Per ora solo riflessioni. Da fare anche a voce alta, ma pur sempre riflessioni. Davide Ricca, renziano doc, non parla ancora di uscire dal Partito Democratico per aderire al nuovo partito del Matteo nazionale che ormai è cosa fatta.

E se al presidente della circoscrizione 8 di Torino chiedi direttamente che ne pensa del futuro partito “L’Italia del sì”, risponde sorridendo che «è un bel nome».

Nessun titolo di coda, per ora. Ma intanto Ricca ha fissato un appuntamento per  giovedì sera, 19 settembre, alle 20, in via Pietro Micca 15 a Torino, alla sede della Fondazione Camis de Fonseca.

«Un incontro per discutere sul prosieguo del mio percorso», spiega. Un percorso incominciato con Matteo Renzi e non con il Pd. «Un appuntamento per capire cosa fare tutti insieme», aggiunge Ricca, che sa bene che in questo suo percorso non solo.

--- Elenco dei dati ---

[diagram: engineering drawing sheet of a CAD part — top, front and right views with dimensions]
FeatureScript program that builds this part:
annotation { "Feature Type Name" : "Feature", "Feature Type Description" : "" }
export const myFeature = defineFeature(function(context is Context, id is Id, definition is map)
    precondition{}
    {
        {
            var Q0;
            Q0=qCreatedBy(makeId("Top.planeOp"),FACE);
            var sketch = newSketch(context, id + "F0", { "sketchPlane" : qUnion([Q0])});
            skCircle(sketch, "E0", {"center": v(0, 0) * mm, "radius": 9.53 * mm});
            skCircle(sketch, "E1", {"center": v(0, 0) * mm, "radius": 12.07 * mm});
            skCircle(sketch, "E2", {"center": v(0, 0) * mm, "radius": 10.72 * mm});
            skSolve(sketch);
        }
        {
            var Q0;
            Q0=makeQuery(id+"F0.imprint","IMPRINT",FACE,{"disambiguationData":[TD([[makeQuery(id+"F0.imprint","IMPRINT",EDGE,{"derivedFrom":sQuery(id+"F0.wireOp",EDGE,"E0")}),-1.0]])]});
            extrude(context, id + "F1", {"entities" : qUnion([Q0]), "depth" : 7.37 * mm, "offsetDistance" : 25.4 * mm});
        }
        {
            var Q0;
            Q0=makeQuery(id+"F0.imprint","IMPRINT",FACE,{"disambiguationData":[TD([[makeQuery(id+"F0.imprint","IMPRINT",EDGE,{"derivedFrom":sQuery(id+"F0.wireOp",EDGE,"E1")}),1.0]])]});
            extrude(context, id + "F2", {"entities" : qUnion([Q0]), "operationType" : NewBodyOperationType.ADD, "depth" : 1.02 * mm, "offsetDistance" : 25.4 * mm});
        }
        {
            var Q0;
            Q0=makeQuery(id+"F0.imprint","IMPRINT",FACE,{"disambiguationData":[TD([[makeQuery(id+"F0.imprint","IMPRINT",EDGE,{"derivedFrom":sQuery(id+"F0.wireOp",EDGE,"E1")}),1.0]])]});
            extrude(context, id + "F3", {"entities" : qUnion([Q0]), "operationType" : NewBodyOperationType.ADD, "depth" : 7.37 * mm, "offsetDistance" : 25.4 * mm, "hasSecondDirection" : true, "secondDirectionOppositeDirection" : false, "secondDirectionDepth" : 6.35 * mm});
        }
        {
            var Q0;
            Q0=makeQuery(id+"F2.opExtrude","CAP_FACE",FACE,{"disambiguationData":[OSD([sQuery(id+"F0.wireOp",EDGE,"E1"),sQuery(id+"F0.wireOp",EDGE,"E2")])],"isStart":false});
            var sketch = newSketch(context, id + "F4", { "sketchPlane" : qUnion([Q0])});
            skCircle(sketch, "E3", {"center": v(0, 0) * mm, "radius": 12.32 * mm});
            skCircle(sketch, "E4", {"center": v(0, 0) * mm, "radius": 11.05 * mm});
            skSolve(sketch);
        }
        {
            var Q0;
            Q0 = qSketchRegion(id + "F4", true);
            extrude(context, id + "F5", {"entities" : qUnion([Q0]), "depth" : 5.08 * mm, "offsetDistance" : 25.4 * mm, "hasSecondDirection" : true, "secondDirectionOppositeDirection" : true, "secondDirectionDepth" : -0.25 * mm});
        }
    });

--- Lavoro richiesto ---
1. Cita dal brano su Davide Ricca il passo che inizia con "E se al presidente" e finisce con "percorso non solo.", senza cambiare nulla.
2. Continua, per favore, il brano su Davide Ricca dopo la sua ultima frase.
Il materiale non ha alcun ruolo in questo esercizio.

--- Soluzioni dell'esercizio ---
1.
E se al presidente della circoscrizione 8 di Torino chiedi direttamente che ne pensa del futuro partito “L’Italia del sì”, risponde sorridendo che «è un bel nome».

Nessun titolo di coda, per ora. Ma intanto Ricca ha fissato un appuntamento per  giovedì sera, 19 settembre, alle 20, in via Pietro Micca 15 a Torino, alla sede della Fondazione Camis de Fonseca.

«Un incontro per discutere sul prosieguo del mio percorso», spiega. Un percorso incominciato con Matteo Renzi e non con il Pd. «Un appuntamento per capire cosa fare tutti insieme», aggiunge Ricca, che sa bene che in questo suo percorso non solo.

2.
Perché con lui vi sono ad esempio i comitati civici ed è quindi venuto il momento di fare due ragionamenti sul futuro, visto che certo non manca la carne al fuoco .

«Tutti coloro che in questi anni hanno fatto pezzi di strada con me sono i benvenuti», dice Davide Ricca. Insomma ci si prepara, per ora. Anche in vista della Leopolda, appuntamento che si terrà dal 18 al 20 ottobre), arrivata alla sua decima edizioni. Quella sicuramente della svolta. E lo sa bene Davide Ricca che rivendica il fatto che il suo percorso andrà avanti «sempre a fianco di Matteo Renzi», a cui lui, a differenza di altri, non ha mai voltato le spalle.